What does micron count mean? +
The micron count measures the diameter of a wool fibre in micrometres. It directly determines quality and price. Superfine merino is usually 16–18.5 μm and is used in premium suiting fabrics, including by Loro Piana and Zegna, and in luxury knitwear such as Brunello Cucinelli. It commands a substantial premium. Fine wool of 19–22 μm is a general apparel grade. Above 23 μm, the fibre is typically used for carpet, upholstery and technical textiles. AWEX auction reports classify every lot by micron category, making it the market’s most important quality measure.
What is Australia’s share of the global wool market? +
According to ABARES and the IWTO, Australia produces about 25% of global apparel-grade wool output, or roughly 280 kt a year in clean fibre equivalent. In the fine merino premium segment, Australia is the market leader and close to a global monopoly. New Zealand is also a significant producer (~120 kt), but most of its clip is coarser carpet wool. China produces more wool overall (~360 kt), but its quality is mostly coarse fibre for carpet use and does not compete in the premium merino segment. The global apparel-wool market is about ~1.1 million tonnes in clean equivalent.
Why is China’s textile industry important for wool prices? +
The IWTO estimates that China absorbs about 75% of global apparel-wool imports for processing. Chinese spinning and weaving mills are the world’s main wool processors, and some European, including Italian and British, premium fabric producers use semi-finished yarn from China. The Chinese textile cycle, Chinese mill yarn inventories and the yuan/Australian dollar exchange rate are therefore the main short-term drivers of the EMI. When Chinese textile exports weaken or mill inventories fill up, buyers tend to wait at auctions and the EMI can fall quickly.
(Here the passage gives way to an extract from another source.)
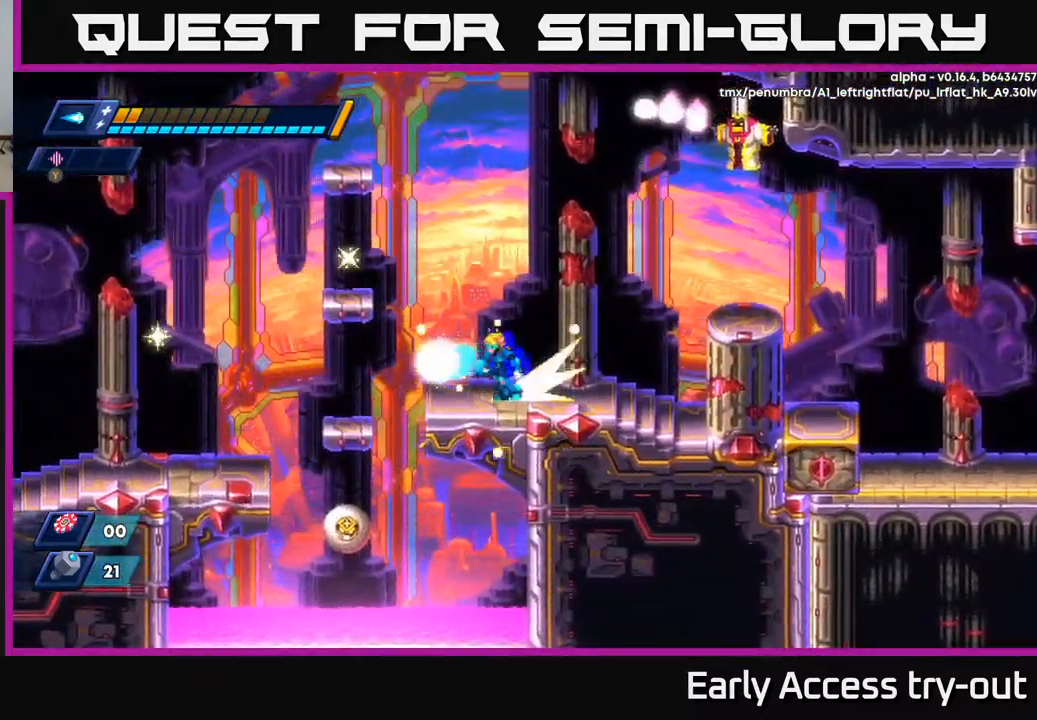
{"buttons": ["DPAD_RIGHT"], "left_stick": "center", "right_stick": "center", "events": [[34, "R2", "down"], [200, "A", "down"], [367, "R2", "up"], [400, "A", "up"], [484, "DPAD_LEFT", "up"], [500, "DPAD_RIGHT", "down"]]}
Why has polyester displaced wool? +
In the global textile-fibre market, polyester (PET) has a share of more than 50%, acrylic is significant, and wool accounts for only around 1%. Polyester and acrylic are direct substitutes for wool in carpets, upholstery textiles and entry-level clothing. They are cheaper, can be pre-dyed, are easier to mechanise and resist creasing better. Wool has lost the mass textile market. Its defence is premium and sustainability positioning: superfine merino is a raw material for luxury suiting fabrics and high-end menswear, where synthetic fibre is not a like-for-like substitute.
How does drought in Australia affect wool prices? +
The Australian sheep flock, especially in inland New South Wales and Victoria, is structurally sensitive to prolonged drought. When pasture deteriorates, farmers may be forced to cull animals, and the flock can remain smaller for years. Meat & Livestock Australia data also show that lamb-meat pricing matters. When lamb is relatively expensive compared with wool, farmers shift towards meat production, reducing wool supply. Both effects appear in the EMI with a lag, because rebuilding a flock takes several years. This makes wool-price cycles long and hard to reverse.
Which shares can provide exposure to wool? +
Because there is no direct wool CFD, a European retail investor can build exposure through individual shares in the premium apparel and luxury value chain. The most direct is Brunello Cucinelli (BC.MI), an Italian luxury knitwear company based on superfine merino and cashmere, with direct wool-price sensitivity through gross margins. LVMH (MC.PA) owns Loro Piana, a major merino-fabric producer, giving it a less direct but visible exposure. Burberry (BRBY.L) represents the British wool tradition, including gabardine and coat fabrics. In all three cases, company-specific risks — fashion trends, retail sales and Chinese luxury demand — have a major effect on share prices.